Towards Automated Machine Learning: Hyperparameter Optimization in Online Clustering
Date
2023
Authors
Journal Title
Journal ISSN
Volume Title
Publisher
Tartu Ülikool
Abstract
Machine Learning (ML) has demonstrated significant potential in data-driven applications,
particularly in real-time use cases through online ML, which processes data streams
and handles concept drift (changes in data distribution) dynamically. Automated ML
(AutoML) seeks to streamline ML pipeline tasks like hyperparameter optimization (HPO)

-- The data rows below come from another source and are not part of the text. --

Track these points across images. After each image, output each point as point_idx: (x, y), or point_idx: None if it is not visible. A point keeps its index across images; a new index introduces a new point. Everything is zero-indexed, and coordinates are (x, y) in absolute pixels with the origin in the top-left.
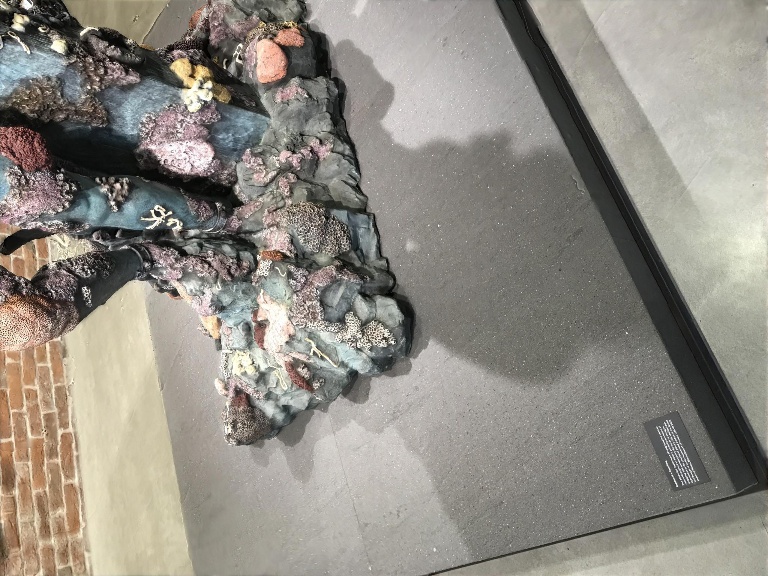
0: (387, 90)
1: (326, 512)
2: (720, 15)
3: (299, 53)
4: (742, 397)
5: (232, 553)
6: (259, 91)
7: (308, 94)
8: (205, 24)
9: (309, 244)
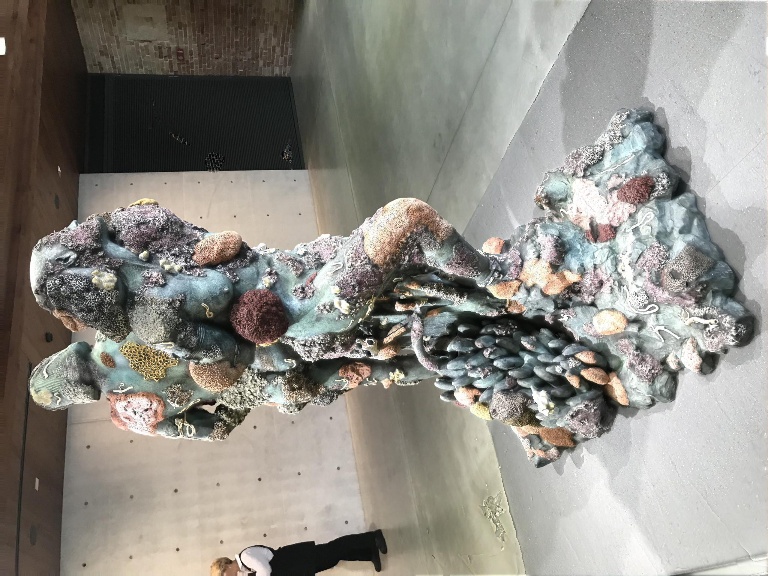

and model selection for improved performance. While some efforts have been made
to integrate online ML and AutoML, research on automated online clustering remains
limited. This thesis focuses on developing a potential HPO solution in online clustering
settings. The aim was to propose an ensemble-based approach that leverages more than
one internal clustering validation index (CVI) to address the evaluation problem in online
clustering. HPO was implemented on top of the river framework. To compare the
performance of HPO in online clustering, two online clustering algorithms were used
on six synthetic datasets with ground truth labels. In HPO, models were separately
optimized towards two internal CVIs, the Silhouette score and the Calinski-Harabasz
Index, and models were compared by using an external CVI, the Adjusted Rand Index. In
the experiments, (a) default online clustering algorithms with default parameters, (b) the
best optimized online clustering algorithms, and (c) the ensemble of the best optimized
models were compared. The findings revealed that the efficacy of HPO varies depending
on the data type. In k-centroid-based datasets, the Silhouette-optimized model and the
ensemble model outperformed other clustering solutions, while HPO and ensembling
did not yield superior results in S-curve datasets.
Description
Keywords
autoML, online ML, online clustering, hyperopt, river